- [EXERCISE DIRECTIONS]: Leaving out the pictures, please reproduce exactly and only the lines from the one that contains "61111: 6.5 -> 4.5" through the last line below.

- [DATASET EXCERPTS]:
--- START ---

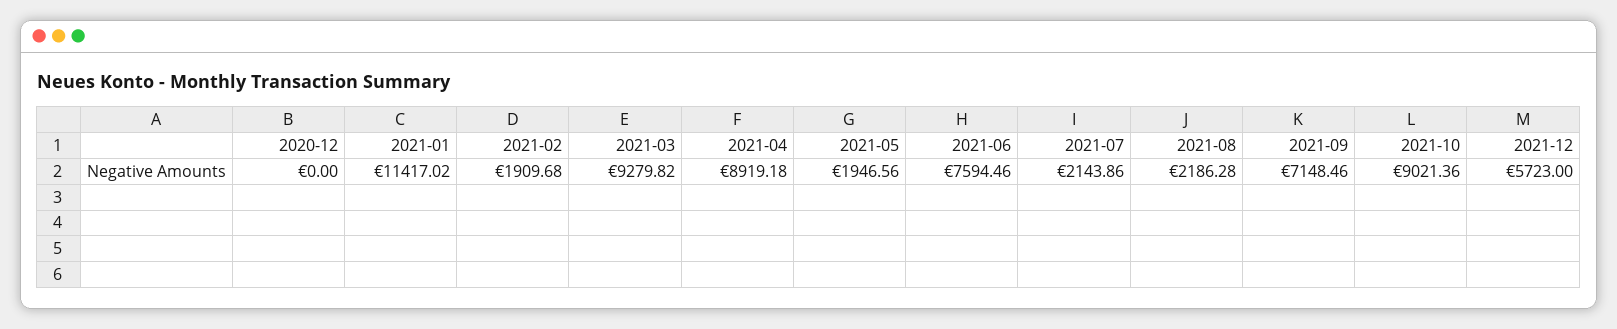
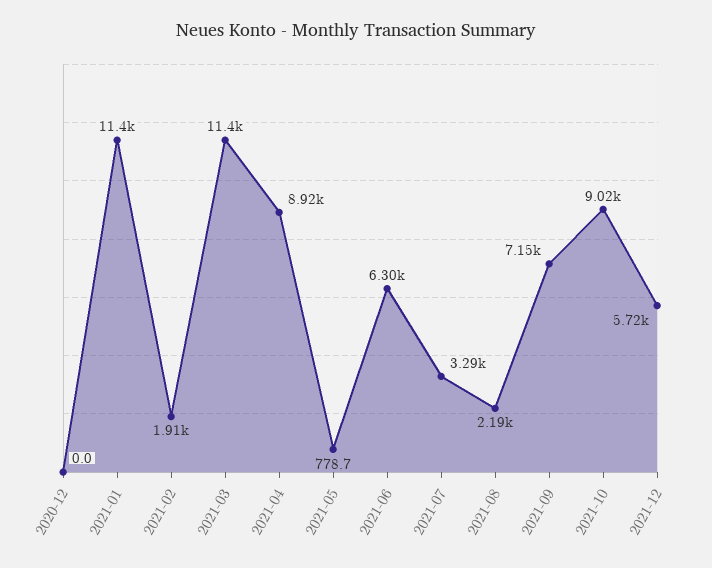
2021-03: 9279.82 -> 11400
2021-05: 1946.56 -> 778.7
2021-06: 7594.46 -> 6300
2021-07: 2143.86 -> 3290

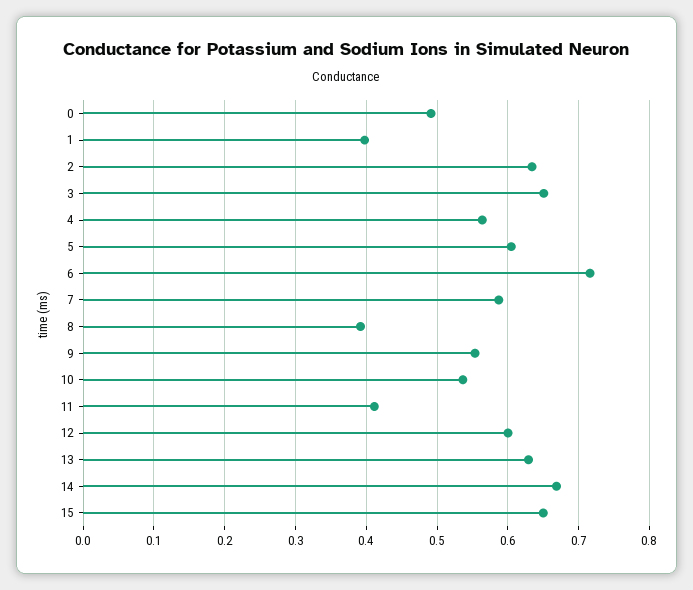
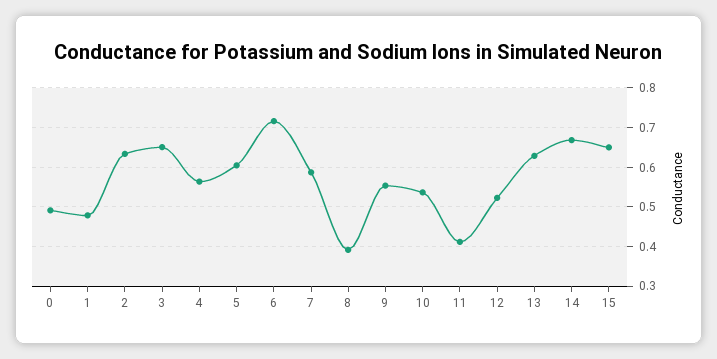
1: 0.4 -> 0.48
12: 0.6 -> 0.52

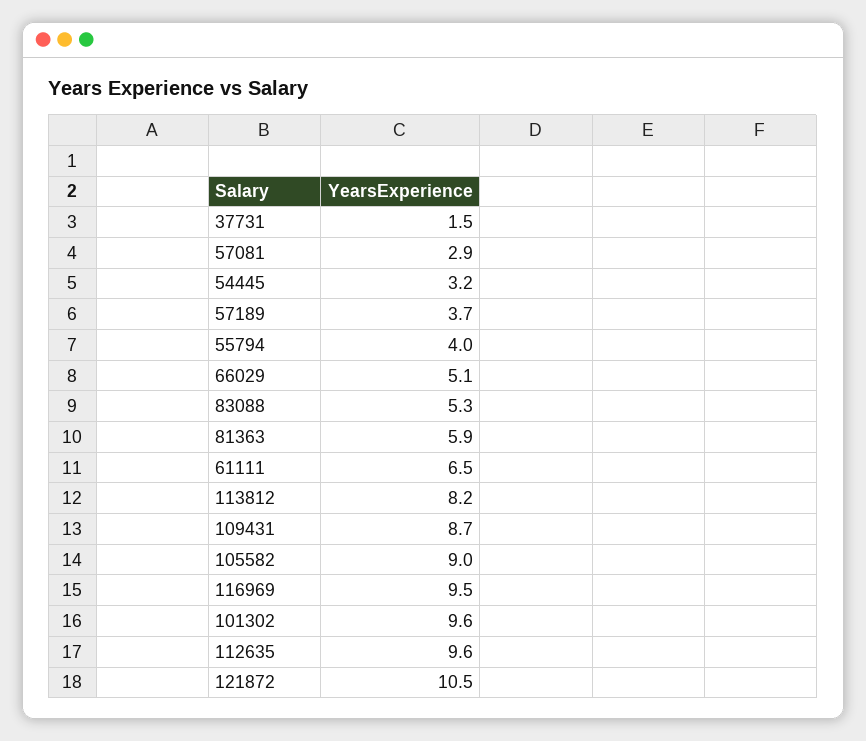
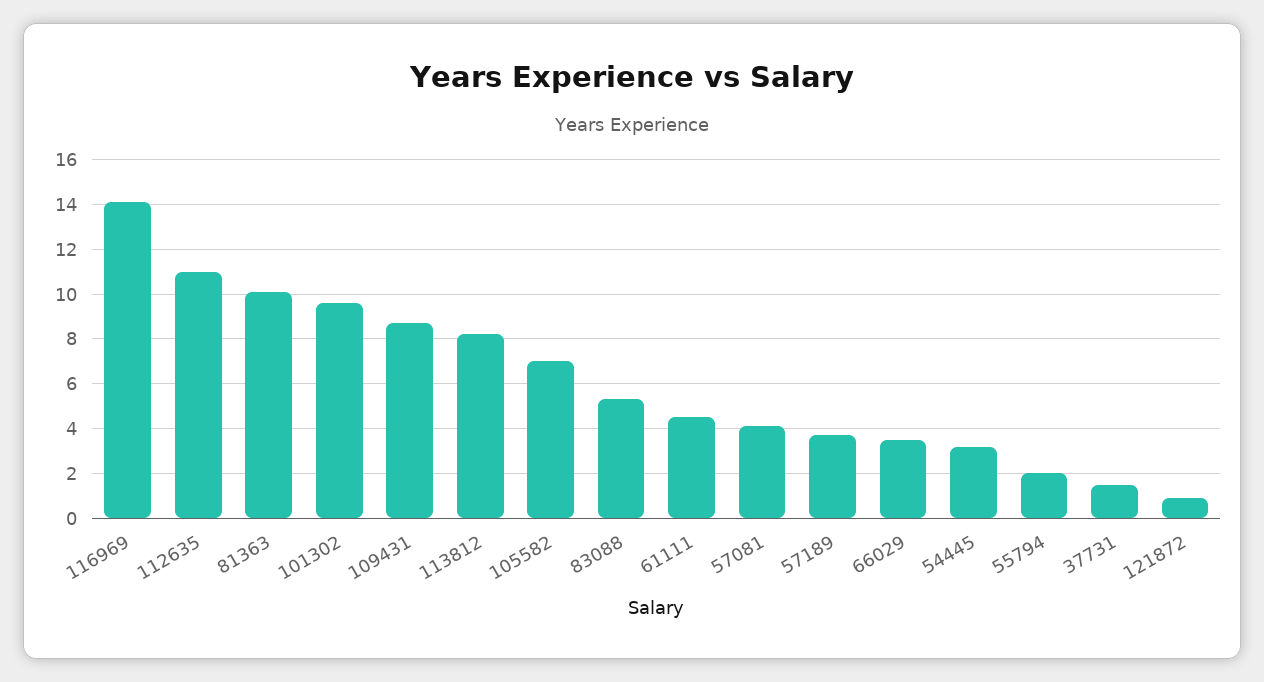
57081: 2.9 -> 4
55794: 4 -> 2
66029: 5.1 -> 3.5
81363: 5.9 -> 10
61111: 6.5 -> 4.5
105582: 9 -> 7
116969: 9.5 -> 14
112635: 9.6 -> 11
121872: 10.5 -> 1

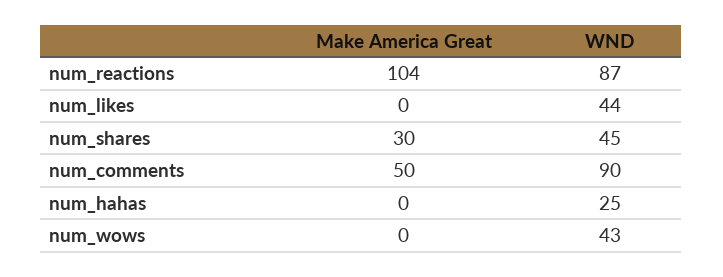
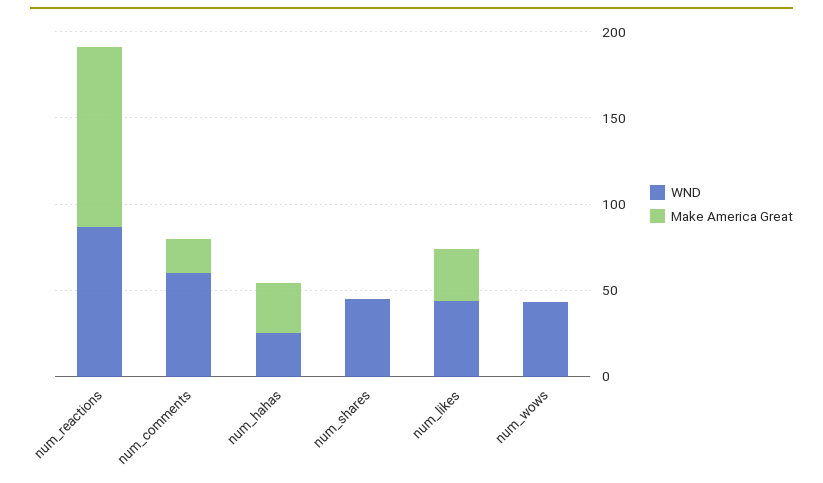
Make America Great, num_likes: 0 -> 30
Make America Great, num_shares: 30 -> 0
Make America Great, num_comments: 50 -> 20
WND, num_comments: 90 -> 60
Make America Great, num_hahas: 0 -> 30

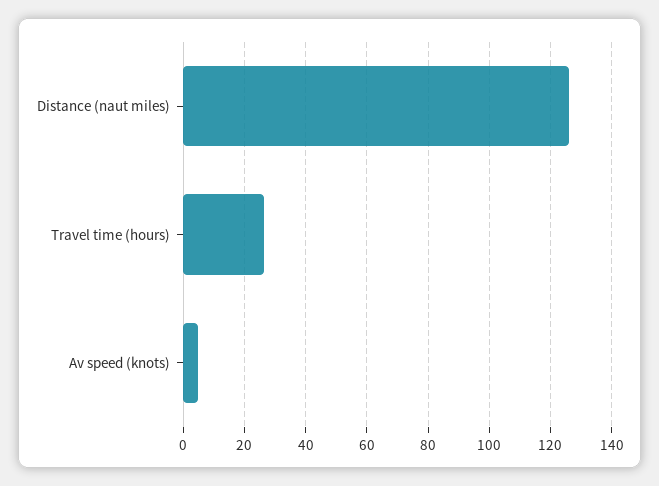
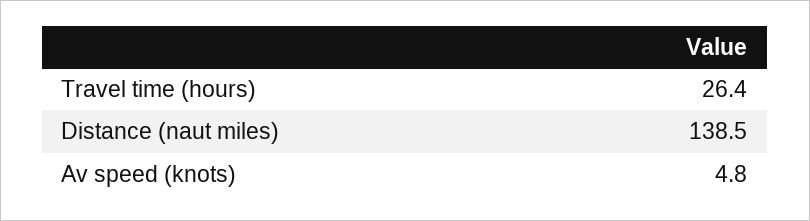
Distance (naut miles): 126 -> 138.5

--- END ---

- [OUTPUT OF THE EXERCISE]:
61111: 6.5 -> 4.5
105582: 9 -> 7
116969: 9.5 -> 14
112635: 9.6 -> 11
121872: 10.5 -> 1

Make America Great, num_likes: 0 -> 30
Make America Great, num_shares: 30 -> 0
Make America Great, num_comments: 50 -> 20
WND, num_comments: 90 -> 60
Make America Great, num_hahas: 0 -> 30

Distance (naut miles): 126 -> 138.5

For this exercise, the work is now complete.